Record extracts:
┄┄┄┄┄┄

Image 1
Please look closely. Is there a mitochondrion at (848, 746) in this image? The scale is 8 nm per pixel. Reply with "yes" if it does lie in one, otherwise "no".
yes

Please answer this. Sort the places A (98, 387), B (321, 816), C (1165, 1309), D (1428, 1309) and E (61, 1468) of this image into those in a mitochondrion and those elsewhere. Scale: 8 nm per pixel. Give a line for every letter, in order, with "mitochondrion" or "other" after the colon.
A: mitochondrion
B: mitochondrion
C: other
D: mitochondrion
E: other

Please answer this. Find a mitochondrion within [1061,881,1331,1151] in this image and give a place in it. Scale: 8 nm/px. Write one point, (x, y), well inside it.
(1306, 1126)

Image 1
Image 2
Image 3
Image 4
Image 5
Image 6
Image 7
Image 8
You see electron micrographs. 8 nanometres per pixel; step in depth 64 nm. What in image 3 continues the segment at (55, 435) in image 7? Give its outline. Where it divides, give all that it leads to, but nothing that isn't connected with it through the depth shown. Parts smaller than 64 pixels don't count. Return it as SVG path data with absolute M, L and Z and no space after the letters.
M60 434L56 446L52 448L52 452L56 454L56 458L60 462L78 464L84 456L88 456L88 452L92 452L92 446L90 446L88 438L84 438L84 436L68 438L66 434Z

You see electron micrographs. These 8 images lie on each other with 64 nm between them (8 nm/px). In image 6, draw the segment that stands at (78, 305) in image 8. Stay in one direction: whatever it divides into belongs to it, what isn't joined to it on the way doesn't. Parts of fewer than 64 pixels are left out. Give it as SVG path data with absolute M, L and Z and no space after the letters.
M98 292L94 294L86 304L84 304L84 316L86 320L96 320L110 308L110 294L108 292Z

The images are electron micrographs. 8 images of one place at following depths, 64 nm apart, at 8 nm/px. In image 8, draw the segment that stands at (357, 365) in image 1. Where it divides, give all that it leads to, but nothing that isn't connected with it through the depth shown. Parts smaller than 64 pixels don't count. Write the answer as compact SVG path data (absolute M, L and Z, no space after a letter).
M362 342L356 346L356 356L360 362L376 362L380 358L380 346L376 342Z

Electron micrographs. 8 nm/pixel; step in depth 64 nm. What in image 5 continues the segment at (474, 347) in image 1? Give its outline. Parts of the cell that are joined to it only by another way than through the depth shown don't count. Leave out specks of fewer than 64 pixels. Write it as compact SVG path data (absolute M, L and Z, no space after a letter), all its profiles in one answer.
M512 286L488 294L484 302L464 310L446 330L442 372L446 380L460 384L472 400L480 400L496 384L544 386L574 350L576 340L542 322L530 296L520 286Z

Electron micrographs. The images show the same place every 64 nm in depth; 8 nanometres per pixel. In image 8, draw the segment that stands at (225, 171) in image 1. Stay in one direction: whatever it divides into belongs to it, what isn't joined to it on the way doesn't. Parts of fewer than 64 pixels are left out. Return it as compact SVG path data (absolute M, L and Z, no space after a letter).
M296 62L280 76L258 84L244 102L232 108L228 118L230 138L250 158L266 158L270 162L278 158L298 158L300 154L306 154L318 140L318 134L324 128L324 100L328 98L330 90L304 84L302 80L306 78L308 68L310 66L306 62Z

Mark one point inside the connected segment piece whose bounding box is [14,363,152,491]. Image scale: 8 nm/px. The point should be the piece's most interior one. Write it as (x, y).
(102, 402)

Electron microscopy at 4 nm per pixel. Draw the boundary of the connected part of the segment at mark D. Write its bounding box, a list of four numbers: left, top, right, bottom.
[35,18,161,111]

┄┄┄┄┄┄

Your instructions: Would you copy every line of the material exactly?

Exercise answer:
Image 1
Please look closely. Is there a mitochondrion at (848, 746) in this image? The scale is 8 nm per pixel. Reply with "yes" if it does lie in one, otherwise "no".
yes

Please answer this. Sort the places A (98, 387), B (321, 816), C (1165, 1309), D (1428, 1309) and E (61, 1468) of this image into those in a mitochondrion and those elsewhere. Scale: 8 nm per pixel. Give a line for every letter, in order, with "mitochondrion" or "other" after the colon.
A: mitochondrion
B: mitochondrion
C: other
D: mitochondrion
E: other

Please answer this. Find a mitochondrion within [1061,881,1331,1151] in this image and give a place in it. Scale: 8 nm/px. Write one point, (x, y), well inside it.
(1306, 1126)

Image 1
Image 2
Image 3
Image 4
Image 5
Image 6
Image 7
Image 8
You see electron micrographs. 8 nanometres per pixel; step in depth 64 nm. What in image 3 continues the segment at (55, 435) in image 7? Give its outline. Where it divides, give all that it leads to, but nothing that isn't connected with it through the depth shown. Parts smaller than 64 pixels don't count. Return it as SVG path data with absolute M, L and Z and no space after the letters.
M60 434L56 446L52 448L52 452L56 454L56 458L60 462L78 464L84 456L88 456L88 452L92 452L92 446L90 446L88 438L84 438L84 436L68 438L66 434Z

You see electron micrographs. These 8 images lie on each other with 64 nm between them (8 nm/px). In image 6, draw the segment that stands at (78, 305) in image 8. Stay in one direction: whatever it divides into belongs to it, what isn't joined to it on the way doesn't. Parts of fewer than 64 pixels are left out. Give it as SVG path data with absolute M, L and Z and no space after the letters.
M98 292L94 294L86 304L84 304L84 316L86 320L96 320L110 308L110 294L108 292Z

The images are electron micrographs. 8 images of one place at following depths, 64 nm apart, at 8 nm/px. In image 8, draw the segment that stands at (357, 365) in image 1. Where it divides, give all that it leads to, but nothing that isn't connected with it through the depth shown. Parts smaller than 64 pixels don't count. Write the answer as compact SVG path data (absolute M, L and Z, no space after a letter).
M362 342L356 346L356 356L360 362L376 362L380 358L380 346L376 342Z

Electron micrographs. 8 nm/pixel; step in depth 64 nm. What in image 5 continues the segment at (474, 347) in image 1? Give its outline. Parts of the cell that are joined to it only by another way than through the depth shown don't count. Leave out specks of fewer than 64 pixels. Write it as compact SVG path data (absolute M, L and Z, no space after a letter), all its profiles in one answer.
M512 286L488 294L484 302L464 310L446 330L442 372L446 380L460 384L472 400L480 400L496 384L544 386L574 350L576 340L542 322L530 296L520 286Z

Electron micrographs. The images show the same place every 64 nm in depth; 8 nanometres per pixel. In image 8, draw the segment that stands at (225, 171) in image 1. Stay in one direction: whatever it divides into belongs to it, what isn't joined to it on the way doesn't. Parts of fewer than 64 pixels are left out. Return it as compact SVG path data (absolute M, L and Z, no space after a letter).
M296 62L280 76L258 84L244 102L232 108L228 118L230 138L250 158L266 158L270 162L278 158L298 158L300 154L306 154L318 140L318 134L324 128L324 100L328 98L330 90L304 84L302 80L306 78L308 68L310 66L306 62Z

Mark one point inside the connected segment piece whose bounding box is [14,363,152,491]. Image scale: 8 nm/px. The point should be the piece's most interior one. Write it as (x, y).
(102, 402)

Electron microscopy at 4 nm per pixel. Draw the boundary of the connected part of the segment at mark D. Write its bounding box, a list of four numbers: left, top, right, bottom.
[35,18,161,111]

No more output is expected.